More on my sad memories of April 1975 when Saigon fell:
On 22 April 1975, the U.S. Defense Intelligence Agency (DIA) published an estimate that the Republic of Vietnam (South Vietnam) would not last more than a week. North Vietnamese conquest of South Vietnam, in other words, was at most a week away. As I sat isolated in my office on the northern edge of Saigon, I used every means at my disposal to get the last of my forty-three subordinates and their families safely out of the country. When I read the DIA analysis, transmitted to me electronically, I was grimly buoyant that at least the U. S. military was under no delusions about what was happening in Vietnam. The civilian side of the government, on the other hand, was under the sway of the U.S. ambassador in Saigon, Graham Martin, who assured President Ford and Secretary of State Kissinger that the North Vietnamese had no intention of attacking Saigon and that, therefore, no evacuation was necessary. I knew better from monitoring the radio communications of North Vietnamese forces as they advanced closer and closer to Saigon. I warned the ambassador repeatedly of the forthcoming attack, only to be ignored.

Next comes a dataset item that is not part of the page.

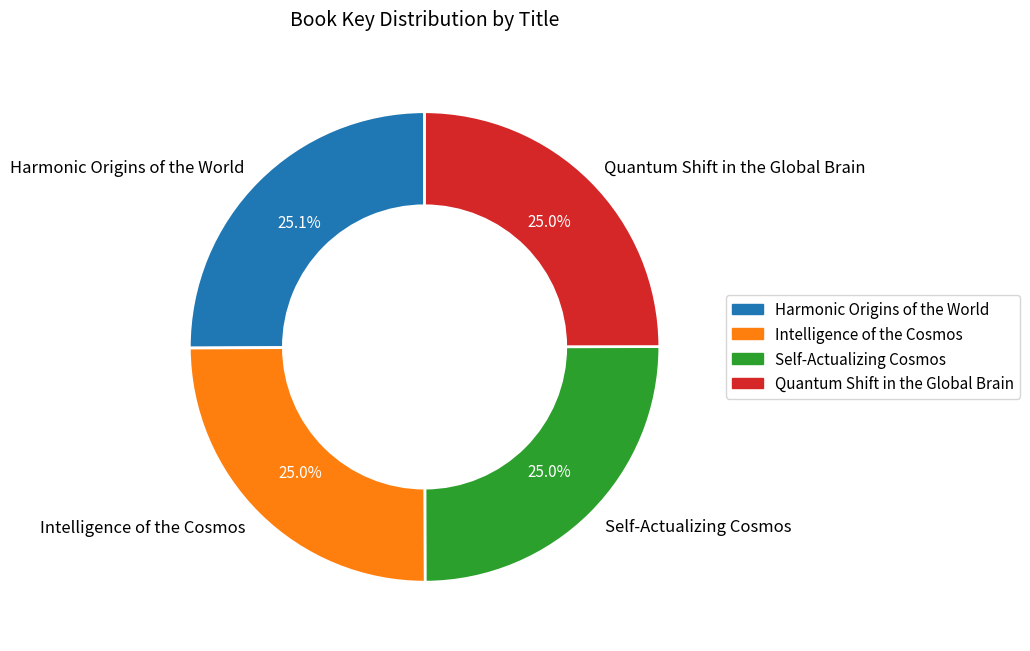

Does Self-Actualizing Cosmos represent more than half of the total?

No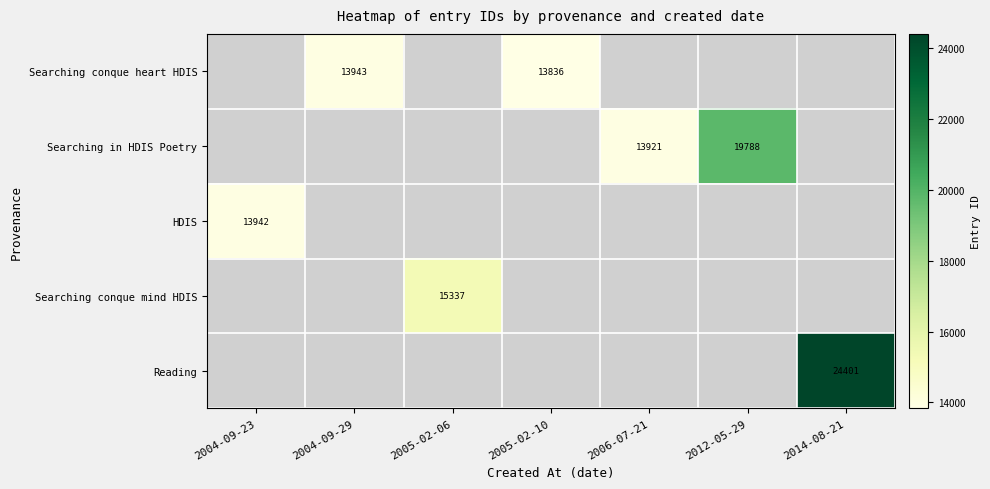

True or false: Searching in HDIS Poetry has a value of 19982 at 2006-07-21.

False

I was living, sleeping, eating, and working in my office, having surreptitiously evacuated my wife and four children thirteen days earlier—the ambassador had forbidden me to evacuate my people. Only a few of my guys were left in Saigon. I’d gotten most of them and their families out by any ruse I could think of to get around the ambassador’s edict. Food was running short. For the next seven days, those of us living in the office survived on bar snacks we’d been able to scrounge from the few cocktail lounges still in operation.